**Fragmento propuesto**
______________________________
Nos lamentamos porque no teníamos las lámparas encendidas…

1Tes. 4, 1-8; Sal. 96; Mt. 25, 1-13
Con qué sensación de desconcierto y hasta de ridículo se queda uno cuando pudo haber conseguido algo, pero por un descuido, por no haberse esforzado lo suficiente quizá, o por alguna otra razón de la que uno se siente culpable, no lo ha conseguido, se ha quedado a las puertas, como se suele decir, con la miel en los labios.
Nos sucede en muchas situaciones de la vida; un examen que pudimos aprobar si hubiéramos aprovechado más el tiempo que tenemos conciencia de que lo perdimos sin ninguna justificación; una meta en algo, ya sea en lo deportivo o ya sea en la carrera de la vida, que no pudimos alcanzar porque preferimos la vida fácil y sin complicaciones y no nos preparamos lo suficiente.
Luego vienen los lamentos y los llantos, echándonos veinte mil culpas cuando ya no tenemos remedio; pudimos haberlo conseguido y no lo logramos; y vienen los propósitos, eso no me volverá a pasar, ya aprendí la lección, pero quizá los errores se siguen repitiendo porque seguimos en nuestro tren de la comodidad y del mínimo esfuerzo.
¿Nos estará reflejando esto, situaciones así, la parábola que acabamos de escuchar? Bien entendemos que la parábola es una bonito lección para muchas situaciones, también en el lado más humano de la vida, por las que podemos pasar. Pero nos está hablando también de nuestra salvación eterna, de nuestra pertenencia y vivencia del Reino de los cielos.
Unas jóvenes, diez doncellas, que lo que tenían que hacer era esperar al novio que llegaba para la boda, pero teniendo bien preparadas las lámparas con las que se iba a iluminar el camino de llegada y se iba a adornar la sala del banquete. Pero ya escuchamos, unas cuantas no fueron lo suficientemente sensatas y no tenían aderezadas debidamente sus lámparas porque no tenían suficiente aceite, combustible, para que las lámparas permanecieran encendidas. Y la puerta se les cerró en sus narices, hablando vulgarmente, y cuando debían de estar dentro en el banquete de bodas, se tuvieron que quedar fuera, por no mantener encendidas sus lámparas. ¿Cómo se sentirían? ¿frustradas? ¿desconcertadas? ¿tirándose de los pelos, como se suele decir? ¿echándose mil culpas por no haber sido previsoras? Pero se quedaron fuera.
______________________________
**Datos de entrada**
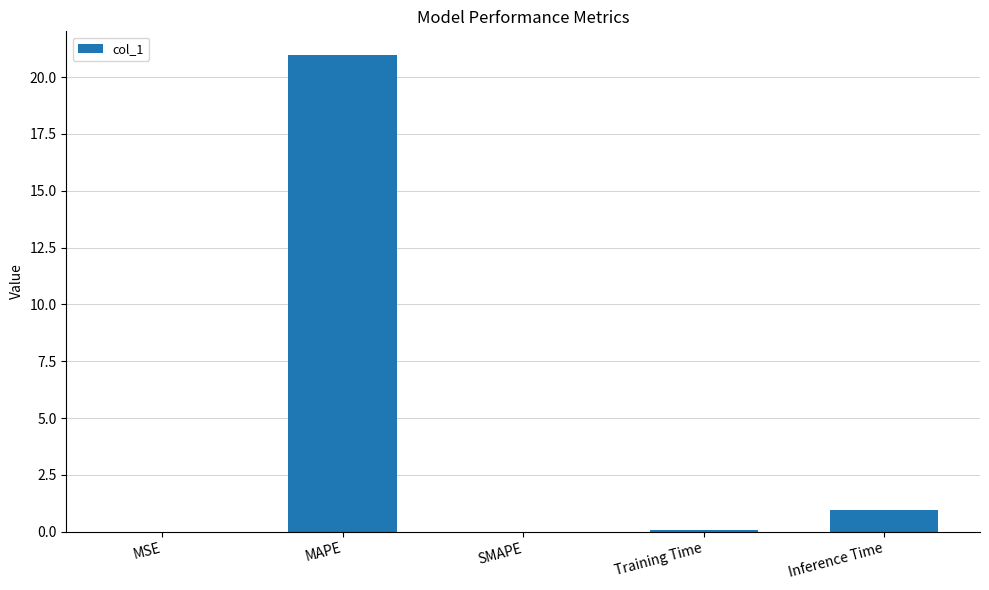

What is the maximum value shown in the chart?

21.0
______________________________
**Instrucción de trabajo**
Copia del fragmento propuesto el tramo que empieza con las palabras que contienen "Nos lamentamos porque" y termina con "preparamos lo suficiente.", y cambia "con la miel en los labios" por "con las manos vacías".

**Tu solución**
Nos lamentamos porque no teníamos las lámparas encendidas…

1Tes. 4, 1-8; Sal. 96; Mt. 25, 1-13
Con qué sensación de desconcierto y hasta de ridículo se queda uno cuando pudo haber conseguido algo, pero por un descuido, por no haberse esforzado lo suficiente quizá, o por alguna otra razón de la que uno se siente culpable, no lo ha conseguido, se ha quedado a las puertas, como se suele decir, con las manos vacías.
Nos sucede en muchas situaciones de la vida; un examen que pudimos aprobar si hubiéramos aprovechado más el tiempo que tenemos conciencia de que lo perdimos sin ninguna justificación; una meta en algo, ya sea en lo deportivo o ya sea en la carrera de la vida, que no pudimos alcanzar porque preferimos la vida fácil y sin complicaciones y no nos preparamos lo suficiente.